Top sources of Heart Healthy Omega-3 acids: Flaxseed, walnuts, salmon, canola & olive oil
The most concentrated plant source of Omega-3 acids
Omega-3 found in salmon, flaxseed, olive & canola oil
Milled flaxseed is much healthier than whole grains
•1. One tablespoon (30 calories) contains no absorbable carbs and an astonishing three grams of fiber, which equals the dietary fiber in one slice of whole wheat bread, one-half cup of cooked brown rice, or one cup of cooked, chopped broccoli.
•2. Milled flaxseed also helps to lower blood sugar, and reduces the need for insulin or oral blood sugar lowering drugs. Flaxseed’s viscous fibers inhibit the absorption of excess calories, reduce blood sugar reactions after meals, increase cell and tissue sensitivity to insulin, and help to regulate insulin secretion by the pancreas.
•3. Milled flaxseed contains large amounts of alpha linolenic acid, a plant-derived Omega-3 acid similar to the fatty acids found in salmon and tuna that help to lower blood pressure, blood triglycerides, and cardiovascular risk. It may also keep platelets from becoming sticky, thereby reducing the risk of heart attack, and further boosting heart health.
•4. Flaxseed’s lignans are powerhouse antioxidants that help lower cholesterol, slow the aging process, prevent heart disease and cancer, and also slow complications of type 1 & type 2 diabetes.
•5.Milled flaxseed provides 700 times more lignans than whole grains or legumes.
•6. Two tablespoons (60 calories, a serving) of this miracle food provides 6,000 lignan antioxidants AND 2,600 mg of Omega-3 fatty acids, along with 6 grams of protein, 0 grams of carbs, 6 grams of fiber, and 4.5 grams of heart healthy mono- and poly-unsaturated fat. That’s an astonishing amount of health in one little serving.
•7. Milled flaxseed substitutes beautifully for margarine and butter, in a ratio of 3 to 1. That is, 3 tablespoons of flaxseed substitute for 1 tablespoon of butter or margarine.
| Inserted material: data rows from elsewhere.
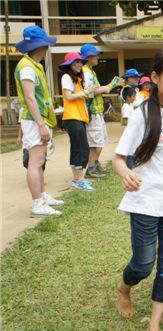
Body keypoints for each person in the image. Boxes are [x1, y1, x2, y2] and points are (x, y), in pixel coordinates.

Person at [113, 48, 163, 331]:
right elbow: (119, 158)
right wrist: (125, 173)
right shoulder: (141, 114)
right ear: (155, 77)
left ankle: (154, 326)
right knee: (144, 264)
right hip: (145, 200)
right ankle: (123, 288)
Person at [14, 25, 63, 217]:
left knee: (41, 160)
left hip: (40, 118)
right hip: (34, 120)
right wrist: (41, 125)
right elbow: (30, 98)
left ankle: (42, 196)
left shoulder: (34, 65)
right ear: (39, 46)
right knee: (35, 161)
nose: (47, 50)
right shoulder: (26, 67)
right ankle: (37, 204)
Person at [81, 43, 121, 179]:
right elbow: (90, 91)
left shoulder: (90, 71)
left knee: (100, 141)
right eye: (95, 55)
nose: (98, 57)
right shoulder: (86, 72)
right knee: (95, 143)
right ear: (88, 57)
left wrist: (109, 86)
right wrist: (108, 87)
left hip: (97, 111)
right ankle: (91, 168)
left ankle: (95, 165)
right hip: (92, 111)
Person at [59, 52, 94, 191]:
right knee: (82, 148)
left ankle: (77, 179)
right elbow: (68, 96)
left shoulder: (77, 80)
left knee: (77, 148)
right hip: (72, 117)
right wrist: (86, 92)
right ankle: (80, 179)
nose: (79, 65)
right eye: (76, 63)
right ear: (69, 65)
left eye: (80, 62)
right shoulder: (67, 77)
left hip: (79, 117)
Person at [120, 87, 137, 168]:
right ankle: (129, 166)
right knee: (130, 150)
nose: (135, 98)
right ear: (128, 97)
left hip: (133, 131)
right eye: (133, 96)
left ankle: (133, 164)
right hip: (130, 131)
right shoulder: (126, 107)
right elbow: (125, 121)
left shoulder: (130, 105)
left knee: (133, 148)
Recipes for pancakes and baked goods come out moist, delicious, and many times more healthy than those made with butter or margarine.
How to eat milled flaxseed?
Bake with it, or sprinkle it over any meal or snack. Nutty delicious, it’s great sprinkled over and into salad, soup, any meal anytime.
You can also put 2 tablespoons on the side of your dinner plate. Then sprinkle it with cinnamon for a huge extra antioxidant boost (13,070 antioxidants per tsp). Try smooshing that flaxseed/cinnamon mound into your chili or chicken stroganoff, any meal, or just mix it with your veggies. It’s delicious that way, and incredibly healthy!